Task item:
Answer with a single number stating how many lines of the entries below include the string "KiCad".

Provided information:
BEGIN

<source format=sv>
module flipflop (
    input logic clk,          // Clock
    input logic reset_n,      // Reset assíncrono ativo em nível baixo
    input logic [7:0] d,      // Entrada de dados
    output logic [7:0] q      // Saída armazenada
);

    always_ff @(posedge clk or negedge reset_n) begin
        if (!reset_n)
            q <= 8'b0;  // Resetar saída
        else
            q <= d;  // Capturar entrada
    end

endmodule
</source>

END
BEGIN

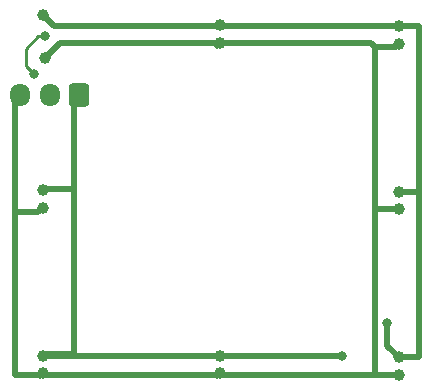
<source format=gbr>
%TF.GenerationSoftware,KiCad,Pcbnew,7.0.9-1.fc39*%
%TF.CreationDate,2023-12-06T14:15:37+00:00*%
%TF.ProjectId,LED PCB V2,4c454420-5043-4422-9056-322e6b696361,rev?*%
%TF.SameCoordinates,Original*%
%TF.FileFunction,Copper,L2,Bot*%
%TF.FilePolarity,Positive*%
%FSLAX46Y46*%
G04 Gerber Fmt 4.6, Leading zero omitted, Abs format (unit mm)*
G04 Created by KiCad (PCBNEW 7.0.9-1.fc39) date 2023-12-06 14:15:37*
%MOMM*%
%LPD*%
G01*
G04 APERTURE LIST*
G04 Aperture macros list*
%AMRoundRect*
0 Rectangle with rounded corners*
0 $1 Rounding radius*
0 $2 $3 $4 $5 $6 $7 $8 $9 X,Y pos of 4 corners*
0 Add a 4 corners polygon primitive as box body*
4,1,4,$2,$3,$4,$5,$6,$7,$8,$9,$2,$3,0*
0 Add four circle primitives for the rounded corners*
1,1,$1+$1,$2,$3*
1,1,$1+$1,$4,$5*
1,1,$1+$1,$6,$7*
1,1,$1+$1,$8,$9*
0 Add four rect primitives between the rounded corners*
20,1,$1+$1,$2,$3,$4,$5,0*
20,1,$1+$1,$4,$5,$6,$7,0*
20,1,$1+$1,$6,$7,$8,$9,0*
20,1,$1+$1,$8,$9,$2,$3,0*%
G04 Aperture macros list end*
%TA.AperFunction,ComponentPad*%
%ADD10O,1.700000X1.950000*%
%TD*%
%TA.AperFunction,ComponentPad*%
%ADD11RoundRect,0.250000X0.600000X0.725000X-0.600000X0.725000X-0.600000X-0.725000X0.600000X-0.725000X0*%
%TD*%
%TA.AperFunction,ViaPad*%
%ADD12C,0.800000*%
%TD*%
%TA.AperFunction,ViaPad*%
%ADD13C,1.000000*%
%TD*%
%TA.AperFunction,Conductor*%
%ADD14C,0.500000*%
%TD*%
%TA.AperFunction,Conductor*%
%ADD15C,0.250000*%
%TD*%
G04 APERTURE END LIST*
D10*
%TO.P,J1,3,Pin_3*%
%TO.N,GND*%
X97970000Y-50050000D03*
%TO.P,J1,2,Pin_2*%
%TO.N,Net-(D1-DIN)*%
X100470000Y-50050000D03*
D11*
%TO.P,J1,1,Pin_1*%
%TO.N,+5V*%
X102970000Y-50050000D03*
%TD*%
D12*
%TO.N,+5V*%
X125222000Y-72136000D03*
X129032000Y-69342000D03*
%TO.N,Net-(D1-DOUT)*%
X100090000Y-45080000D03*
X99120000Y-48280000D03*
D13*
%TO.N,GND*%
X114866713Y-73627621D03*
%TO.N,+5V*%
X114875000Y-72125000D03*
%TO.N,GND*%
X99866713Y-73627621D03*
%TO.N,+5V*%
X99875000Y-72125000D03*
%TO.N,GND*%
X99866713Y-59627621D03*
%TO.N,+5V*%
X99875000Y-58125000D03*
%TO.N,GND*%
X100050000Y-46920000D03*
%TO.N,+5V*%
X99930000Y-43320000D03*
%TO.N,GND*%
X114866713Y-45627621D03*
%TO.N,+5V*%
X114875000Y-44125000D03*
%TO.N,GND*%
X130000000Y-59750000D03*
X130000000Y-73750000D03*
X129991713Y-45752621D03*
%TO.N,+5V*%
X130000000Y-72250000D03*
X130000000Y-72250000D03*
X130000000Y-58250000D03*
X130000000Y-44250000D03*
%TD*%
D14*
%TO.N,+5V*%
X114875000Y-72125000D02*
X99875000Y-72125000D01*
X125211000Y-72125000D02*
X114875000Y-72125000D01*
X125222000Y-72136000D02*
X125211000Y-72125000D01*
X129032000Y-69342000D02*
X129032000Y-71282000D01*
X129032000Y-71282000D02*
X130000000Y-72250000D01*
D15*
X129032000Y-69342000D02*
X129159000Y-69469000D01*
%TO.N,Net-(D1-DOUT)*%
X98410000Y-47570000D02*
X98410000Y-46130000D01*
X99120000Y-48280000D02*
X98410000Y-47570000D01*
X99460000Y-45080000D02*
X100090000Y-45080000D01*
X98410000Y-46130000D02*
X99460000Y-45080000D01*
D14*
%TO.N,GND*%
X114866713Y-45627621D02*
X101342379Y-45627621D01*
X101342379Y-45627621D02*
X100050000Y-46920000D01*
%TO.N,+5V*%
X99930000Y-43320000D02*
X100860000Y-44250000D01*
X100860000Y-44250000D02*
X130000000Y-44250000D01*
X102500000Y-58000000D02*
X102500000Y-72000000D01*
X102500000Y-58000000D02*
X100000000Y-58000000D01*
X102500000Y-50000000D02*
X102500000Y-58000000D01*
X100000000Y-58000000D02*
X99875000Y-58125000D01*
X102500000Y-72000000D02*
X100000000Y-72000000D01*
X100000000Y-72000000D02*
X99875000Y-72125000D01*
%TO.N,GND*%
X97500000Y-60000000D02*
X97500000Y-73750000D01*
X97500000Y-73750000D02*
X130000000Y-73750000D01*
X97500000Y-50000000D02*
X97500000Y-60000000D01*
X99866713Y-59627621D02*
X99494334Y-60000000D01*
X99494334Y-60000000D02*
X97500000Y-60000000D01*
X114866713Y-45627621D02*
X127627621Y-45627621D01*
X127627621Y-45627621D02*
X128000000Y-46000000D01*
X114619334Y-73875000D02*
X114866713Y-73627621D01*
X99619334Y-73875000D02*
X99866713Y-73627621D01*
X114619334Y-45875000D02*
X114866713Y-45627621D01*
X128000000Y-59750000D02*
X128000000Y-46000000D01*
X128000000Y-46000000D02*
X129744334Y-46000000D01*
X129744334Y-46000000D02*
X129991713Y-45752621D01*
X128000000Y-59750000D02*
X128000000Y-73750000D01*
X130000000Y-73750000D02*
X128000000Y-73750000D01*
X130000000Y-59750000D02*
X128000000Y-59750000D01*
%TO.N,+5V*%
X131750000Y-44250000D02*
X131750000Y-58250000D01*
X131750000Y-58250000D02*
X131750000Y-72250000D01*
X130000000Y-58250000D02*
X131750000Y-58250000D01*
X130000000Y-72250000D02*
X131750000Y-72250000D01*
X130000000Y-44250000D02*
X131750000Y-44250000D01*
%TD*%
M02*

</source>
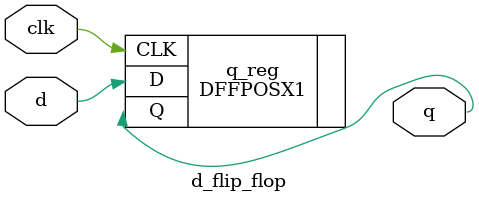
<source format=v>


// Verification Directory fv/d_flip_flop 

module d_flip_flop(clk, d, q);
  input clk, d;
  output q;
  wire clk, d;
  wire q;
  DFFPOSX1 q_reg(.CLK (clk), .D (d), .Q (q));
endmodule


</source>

END

Written response:
2